Monsieur le ministre, mes chers collègues, « plus que toute autre création humaine, le livre est le fléau des dictatures. » Cette phrase du romancier Alberto Manguel prouve bien que le livre est à distinguer, comme le monde de la culture et de la création en général, dans nos démocraties.
Le livre suit notre histoire ; l'instruction et la lecture ont écrit l'histoire, permettant aux peuples de s'émanciper et d'acquérir les droits d'aujourd'hui. Est-ce alors à la culture et à la création de s'adapter à l'économie ? Non, bien sûr, mais c'est malgré tout ce qu'a créé la loi de modernisation de l'économie, en plaçant le livre sous le joug économique, en faisant l'amalgame avec la grande distribution. La loi de modernisation de l'économie, adoptée le 23 juillet 2008, protège les fournisseurs des grandes surfaces, mais les distributeurs de livres sont des PME qui n'ont pas les mêmes méthodes.
Cet amalgame se retrouve d'ailleurs pour les détaillants en musique, instruments et partitions. Ce délai de paiement imposé est alors accentué par le caractère transfrontalier, moins fréquent pour le livre, un livre français étant évidemment peu distribué à l'étranger. Un tel délai de paiement pour les fournisseurs de matériels de musique pénalise donc le détaillant, le fournisseur et le client.
Le détaillant n'ayant plus la possibilité de négocier ces délais de paiement, il travaille avec un minimum de stocks, et doit négocier avec les banques au niveau de la trésorerie, ce qui peut poser problème. Ou alors il se tourne vers des fournisseurs étrangers.
Le fournisseur vend moins, le détaillant étant plus frileux à l'achat de stocks.
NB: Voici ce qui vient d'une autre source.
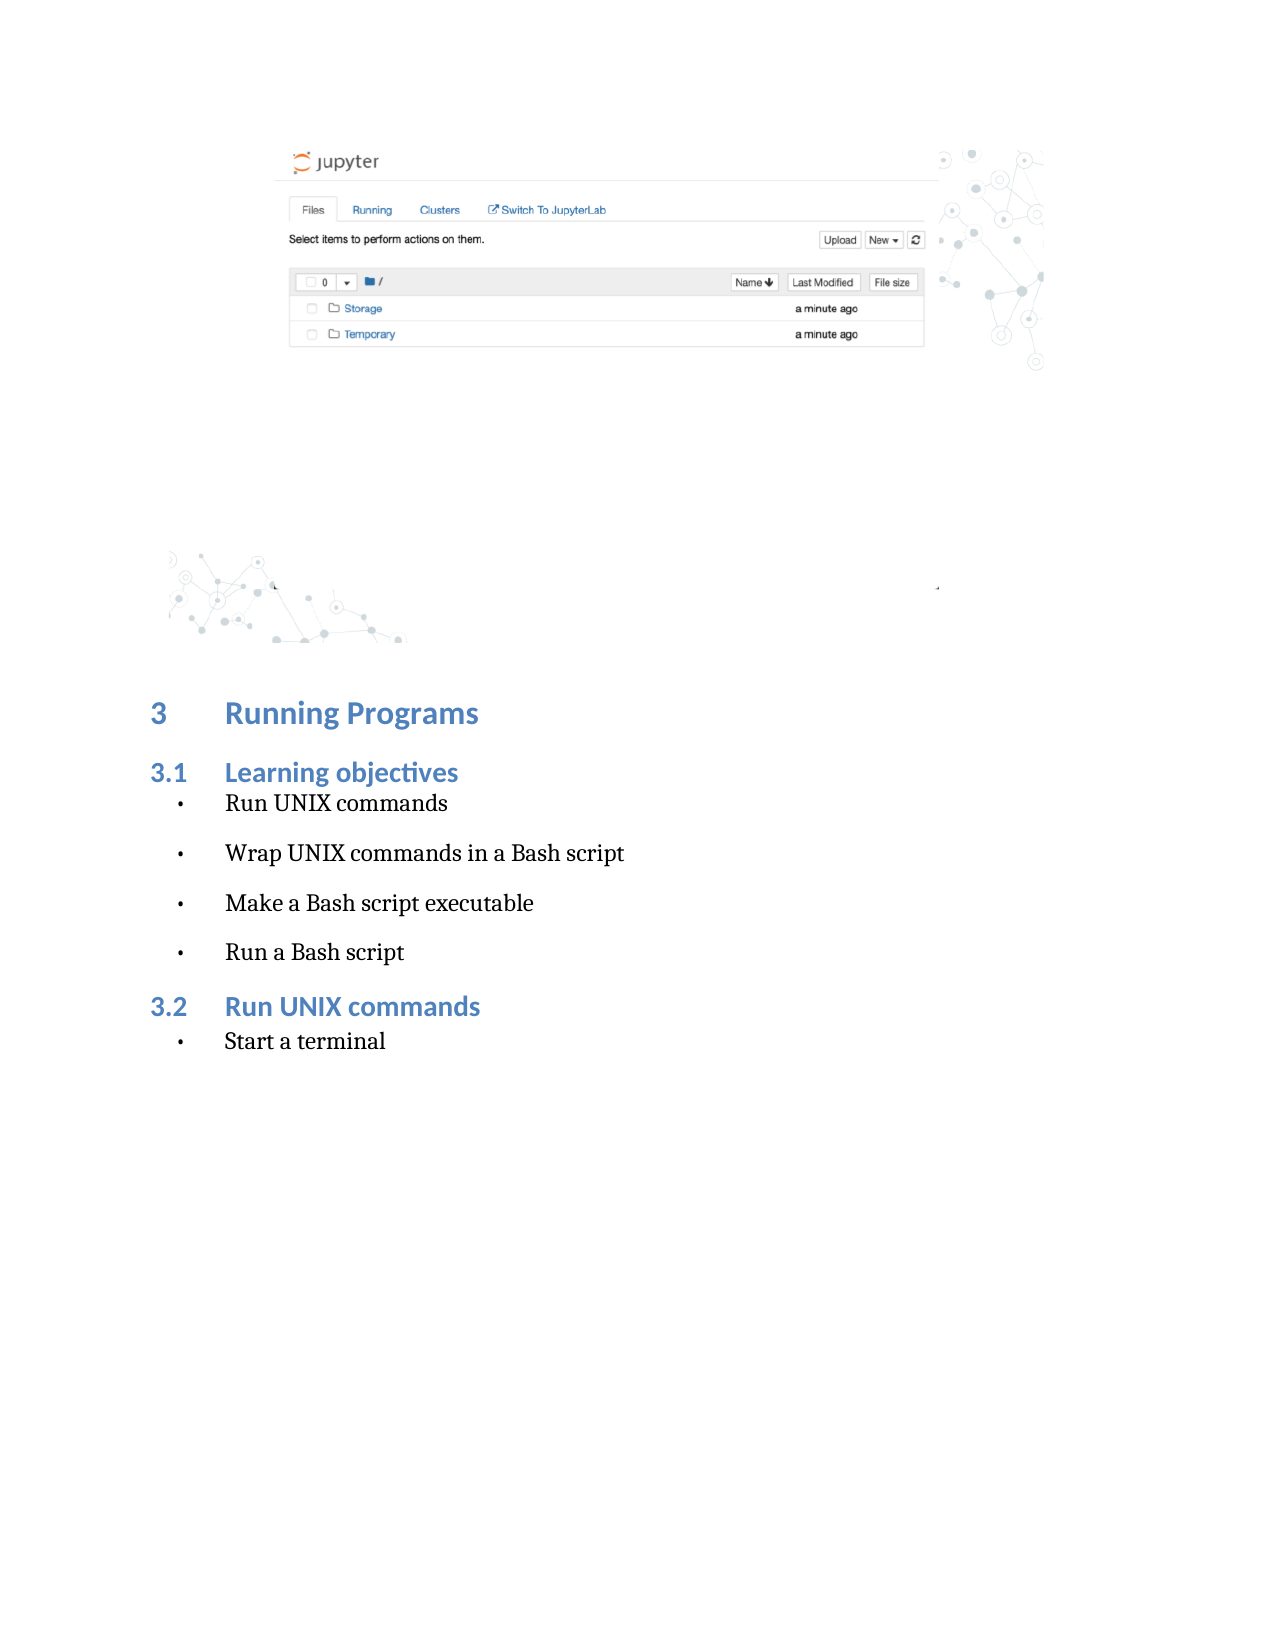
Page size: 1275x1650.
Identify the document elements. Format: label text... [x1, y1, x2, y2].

list Start a terminal [175, 1027, 1125, 1056]
subtitle 3.2 Run UNIX commands [150, 988, 1125, 1023]
list Run a Bash script [175, 938, 1125, 967]
subtitle 3.1 Learning objectives [150, 754, 1125, 789]
picture [168, 150, 1044, 643]
list Make a Bash script executable [175, 888, 1125, 917]
list Run UNIX commands [175, 789, 1125, 818]
subtitle 3 Running Programs [150, 692, 1125, 733]
list Wrap UNIX commands in a Bash script [175, 839, 1125, 868]
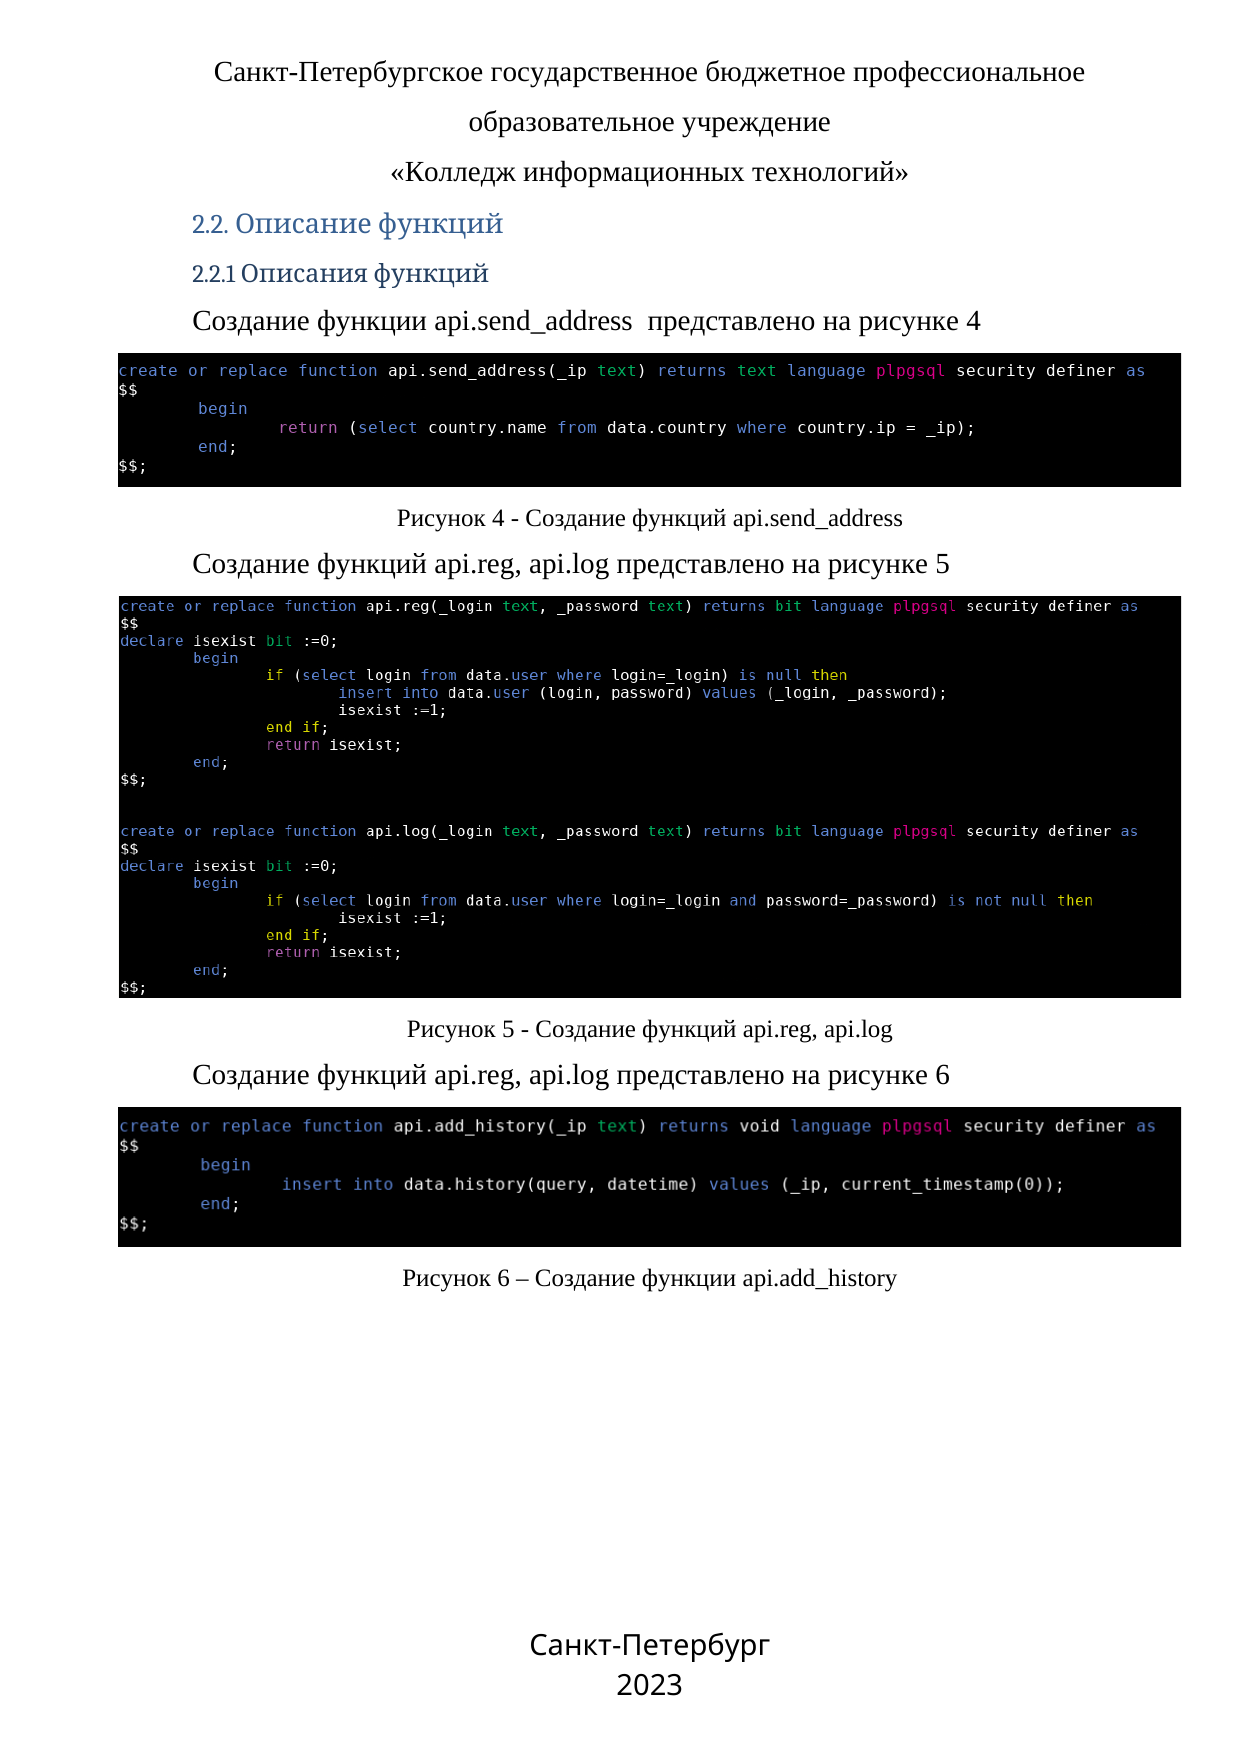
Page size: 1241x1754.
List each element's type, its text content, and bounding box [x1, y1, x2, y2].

picture [118, 1107, 1182, 1247]
text Создание функций api.reg, api.log представлено на рисунке 6 [118, 1057, 1181, 1107]
picture [118, 353, 1182, 487]
subtitle 2.2.1 Описания функций [118, 259, 1181, 288]
text Создание функций api.reg, api.log представлено на рисунке 5 [118, 546, 1181, 580]
picture [118, 596, 1182, 998]
text Рисунок 5 - Создание функций api.reg, api.log [118, 1014, 1181, 1043]
text Рисунок 6 – Создание функции api.add_history [118, 1263, 1181, 1292]
text Рисунок 4 - Создание функций api.send_address [118, 503, 1181, 532]
text Создание функции api.send_address представлено на рисунке 4 [118, 303, 1181, 336]
subtitle 2.2. Описание функций [118, 209, 1181, 240]
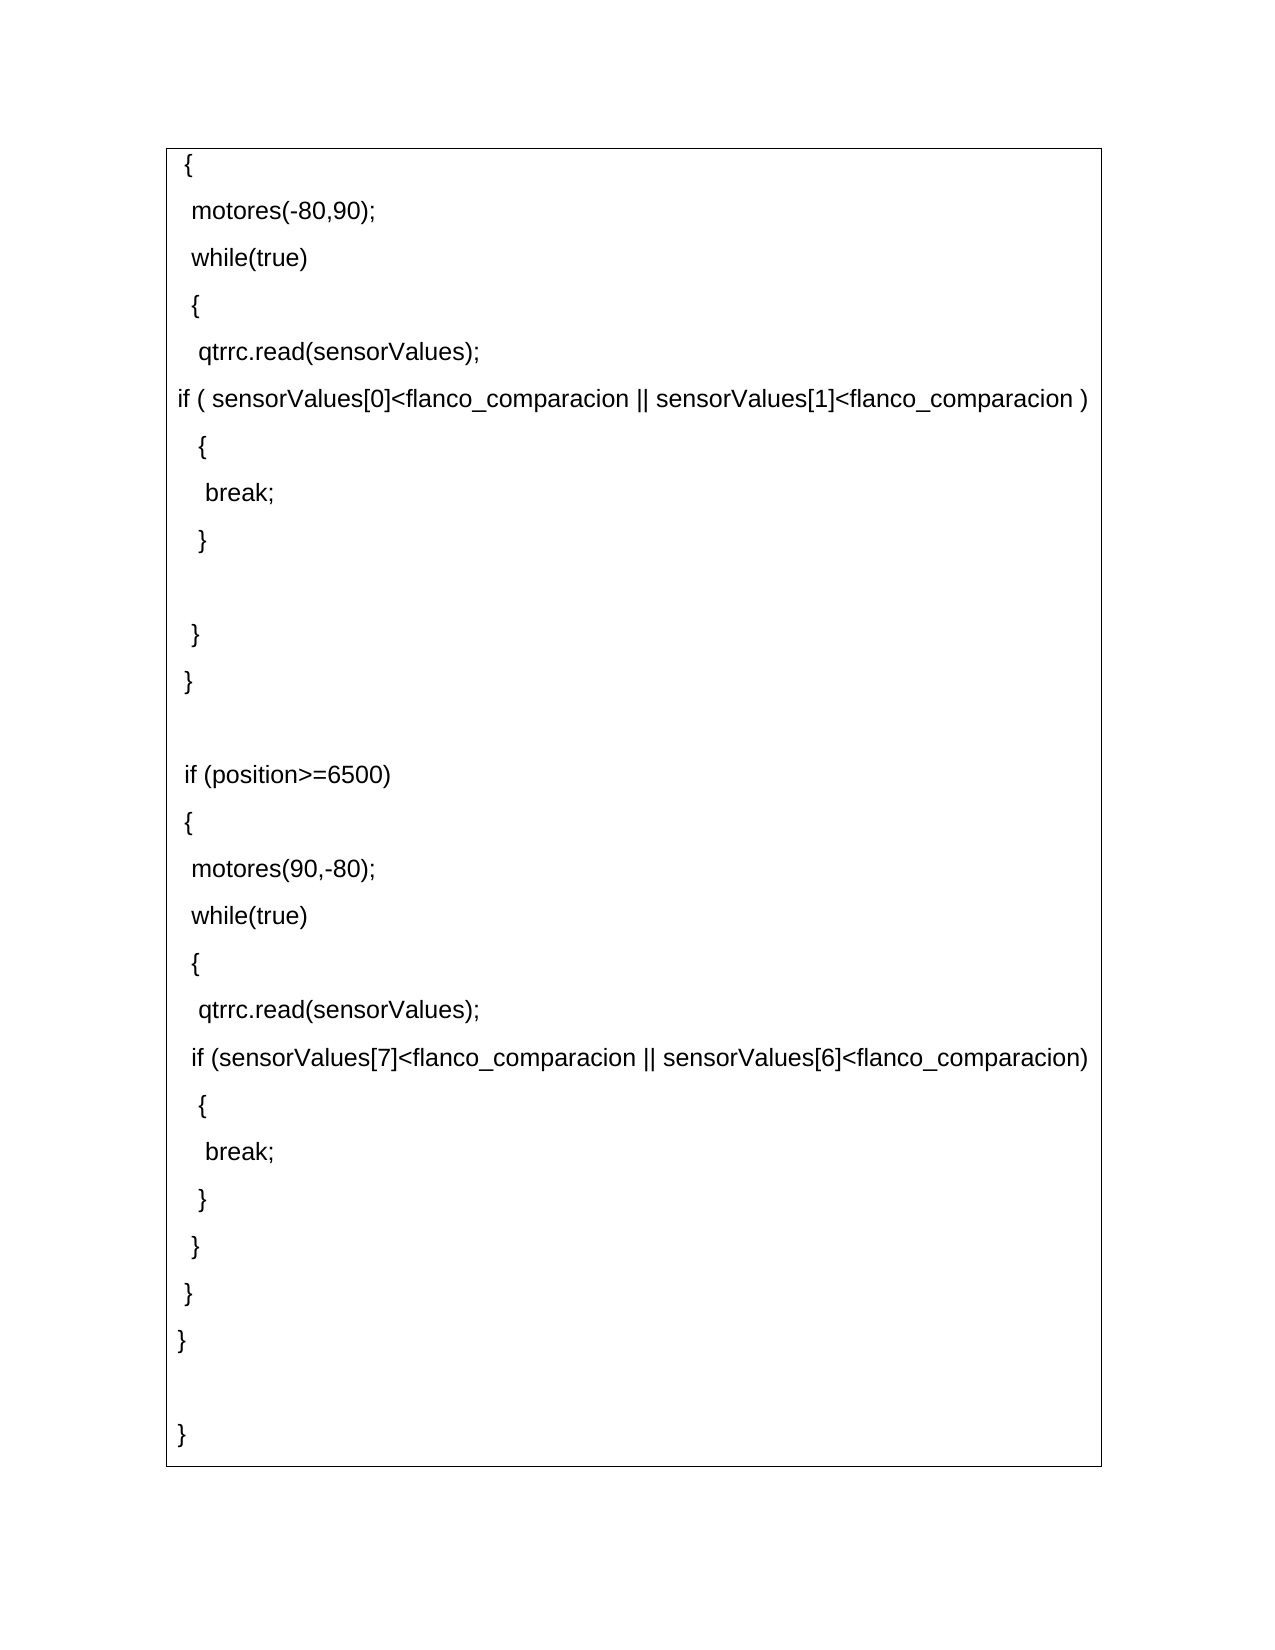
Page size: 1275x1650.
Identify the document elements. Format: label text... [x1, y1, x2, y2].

table_header void pid(int linea, int velocidad, float Kp, float Ki, float Kd) { position = qtrrc.readLine(sensorValues, QTR_EMITTERS_ON, linea); proporcional = (position) - 3500; integral=integral + proporcional_pasado; derivativo = (proporcional - proporcional_pasado); if (integral>1000) integral=1000; if (integral<-1000) integral=-1000; salida_pwm =( proporcional * Kp ) + ( derivativo * Kd )+(integral*Ki); if ( salida_pwm > velocidad ) salida_pwm = velocidad; if ( salida_pwm < -velocidad ) salida_pwm = -velocidad; if (salida_pwm < 0) { motores(velocidad+salida_pwm, velocidad); } if (salida_pwm >0) { motores(velocidad, velocidad-salida_pwm); } proporcional_pasado = proporcional; } void motores(int motor_izq, int motor_der) { if ( motor_izq >= 0 ) { digitalWrite(mot_i,HIGH); analogWrite(pin_pwm_i,255-motor_izq); } else { digitalWrite(mot_i,LOW); motor_izq = motor_izq*(-1); analogWrite(pin_pwm_i,motor_izq); } if ( motor_der >= 0 ) { digitalWrite(mot_d,HIGH); analogWrite(pin_pwm_d,255-motor_der); } else { digitalWrite(mot_d,LOW); motor_der= motor_der*(-1); analogWrite(pin_pwm_d,motor_der); } } void frenos_contorno(int tipo,int flanco_comparacion) { if(tipo==0) { if (position<=500) { motores(-80,90); while(true) { qtrrc.read(sensorValues); if ( sensorValues[0]>flanco_comparacion || sensorValues[1]>flanco_comparacion ) { break; } } } if (position>=6500) { motores(90,-80); while(true) { qtrrc.read(sensorValues); if (sensorValues[7]>flanco_comparacion || sensorValues[6]>flanco_comparacion ) { break; } } } } if(tipo==1) { if (position<=500) { motores(-80,90); while(true) { qtrrc.read(sensorValues); if ( sensorValues[0]<flanco_comparacion || sensorValues[1]<flanco_comparacion ) { break; } } } if (position>=6500) { motores(90,-80); while(true) { qtrrc.read(sensorValues); if (sensorValues[7]<flanco_comparacion || sensorValues[6]<flanco_comparacion) { break; } } } } } [167, 149, 1101, 1466]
Aussi, notamment dans les territoires transfrontaliers, comme la Lorraine, où l'élu que je suis est interpellé sur cet aspect de la question, les détaillants se tournent vers des fournisseurs étrangers – en Belgique, en Suisse, au Luxembourg – avec lesquels la négociation des délais de paiement est possible, au détriment des fournisseurs français, de l'économie de notre pays et de sa fiscalité.
Pour le consommateur, enfin, la baisse des stocks et le choix de fournisseurs étrangers limitent le choix en magasin, et l'économie nationale en pâtit.
Je souhaite appeler votre attention, monsieur le ministre, sur le fait que la loi de modernisation de l'économie, aux nombreux dégâts collatéraux, n'a pas été dommageable qu'au livre. Parfois, à la spécificité culturelle peuvent s'ajouter d'autres spécificités, comme la situation transfrontalière, que je viens d'évoquer, qui méritent toute l'attention du législateur pour ce que vous appelez « l'exception qui confirme la règle ». Je pense qu'il y a aussi en ce domaine matière à modifier la loi.
Voter cette loi, c'est adapter l'économie au secteur du livre, disais-je. On parle souvent de spécificité culturelle française, mais il s'agit de bien plus que d'une spécificité. La culture, la création sont le socle de notre identité commune.